The tour, which began at the Mill Creek Tunnel, was coordinated and led by Environmental Education Specialist Linda Mayer-Mack and Director of Communications & Community Relations Constance Haqq. While a majority of the discussion surrounded CSO, Council leaders also expressed amazement in the tunnel itself. The size and extensive engineering alone, demonstrated to Officials that District is serious in its business - clean water.

Ward 1 Councilwoman Nina Turner said after the tour, "It was very enlightening. There is nothing like being down there." The Mill Creek Tunnel is located in Turner's ward. After the tunnel tour, the group was taken to Westerly where the District's Executive Director Erwin Odeal and Public Utilities Chair Matthew Zone headed a discussion aimed at educating the public about District business, including an increase in usage rates primarily caused by CSO and stormwater. Although Council leaders expressed their concerns about how their communities would be impacted, Odeal and Deputy Director of Engineering & Construction Frank Greenland provided them with solid reassurance that the District is intensely planning for the future.

"We welcome tours," said Odeal while in discussion with the Council, "They show the magnitude of what needs to be done."
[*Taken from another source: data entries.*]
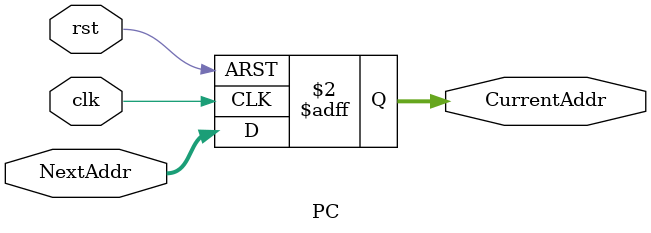
<source format=v>
module PC (
	input clk,
    input rst,
	input [31:0] NextAddr,
	output reg [31:0] CurrentAddr
);

always @(posedge clk or posedge rst) begin
    if (rst) CurrentAddr <= 32'd0-32'd1;
	else CurrentAddr <= NextAddr;
end

endmodule

</source>
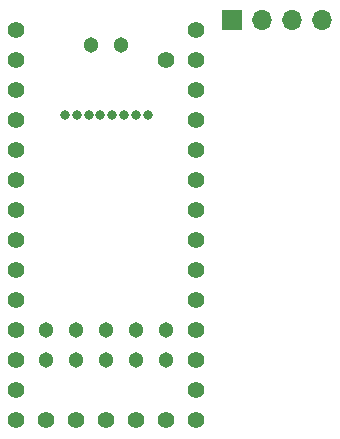
<source format=gbs>
%TF.GenerationSoftware,KiCad,Pcbnew,8.0.2-1*%
%TF.CreationDate,2024-05-18T17:44:33-05:00*%
%TF.ProjectId,can_test,63616e5f-7465-4737-942e-6b696361645f,rev?*%
%TF.SameCoordinates,Original*%
%TF.FileFunction,Soldermask,Bot*%
%TF.FilePolarity,Negative*%
%FSLAX46Y46*%
G04 Gerber Fmt 4.6, Leading zero omitted, Abs format (unit mm)*
G04 Created by KiCad (PCBNEW 8.0.2-1) date 2024-05-18 17:44:33*
%MOMM*%
%LPD*%
G01*
G04 APERTURE LIST*
%ADD10R,1.700000X1.700000*%
%ADD11O,1.700000X1.700000*%
%ADD12C,1.404000*%
%ADD13C,1.304000*%
%ADD14C,0.804000*%
G04 APERTURE END LIST*
D10*
%TO.C,J1*%
X52900000Y-18950000D03*
D11*
X55440000Y-18950000D03*
X57980000Y-18950000D03*
X60520000Y-18950000D03*
%TD*%
D12*
%TO.C,U1*%
X34630000Y-19790000D03*
X34630000Y-22330000D03*
X34630000Y-24870000D03*
X34630000Y-27410000D03*
X34630000Y-29950000D03*
X34630000Y-32490000D03*
X34630000Y-35030000D03*
X34630000Y-37570000D03*
X34630000Y-40110000D03*
X34630000Y-42650000D03*
X34630000Y-45190000D03*
X34630000Y-47730000D03*
X34630000Y-50270000D03*
X34630000Y-52810000D03*
X37170000Y-52810000D03*
X39710000Y-52810000D03*
X42250000Y-52810000D03*
X44790000Y-52810000D03*
X47330000Y-52810000D03*
X49870000Y-52810000D03*
X49870000Y-50270000D03*
X49870000Y-47730000D03*
X49870000Y-45190000D03*
X49870000Y-42650000D03*
X49870000Y-40110000D03*
X49870000Y-37570000D03*
X49870000Y-35030000D03*
X49870000Y-32490000D03*
X49870000Y-29950000D03*
X49870000Y-27410000D03*
X49870000Y-24870000D03*
X49870000Y-22330000D03*
X49870000Y-19790000D03*
X47330000Y-22330000D03*
D13*
X47330000Y-47730000D03*
X47330000Y-45190000D03*
X44790000Y-47730000D03*
X44790000Y-45190000D03*
X42250000Y-47730000D03*
X42250000Y-45190000D03*
X39710000Y-47730000D03*
X39710000Y-45190000D03*
X37170000Y-47730000D03*
X37170000Y-45190000D03*
D14*
X45750000Y-26928400D03*
X44750000Y-26928400D03*
X43750000Y-26928400D03*
X42750000Y-26928400D03*
X41750000Y-26928400D03*
X40750000Y-26928400D03*
X39750000Y-26928400D03*
X38750000Y-26928400D03*
D13*
X43520000Y-21060000D03*
X40980000Y-21060000D03*
%TD*%
M02*

</source>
After the conversation, Westerly Superintendent Terry Meister and Assistant Superintendents Ed Haller and Bill Norton, along with Westerly Shift Manager Sabrina Winkfield provided the group with a tour of Westerly wastewater treatment plant. The plant, which is located in Cleveland, treats approximately 33 million gallons daily. In addition, Westerly also contains a CSO facility where it can store up to six million gallons of overflow, and begin preliminary treatment on up to 300 million gallons a day.

Considering the positive response from Council leaders after both the tunnel and plant tours, it was made apparent that the tours' educational components were a success. Plans for another District-related Council tour are already underway and will be conducted later this fall.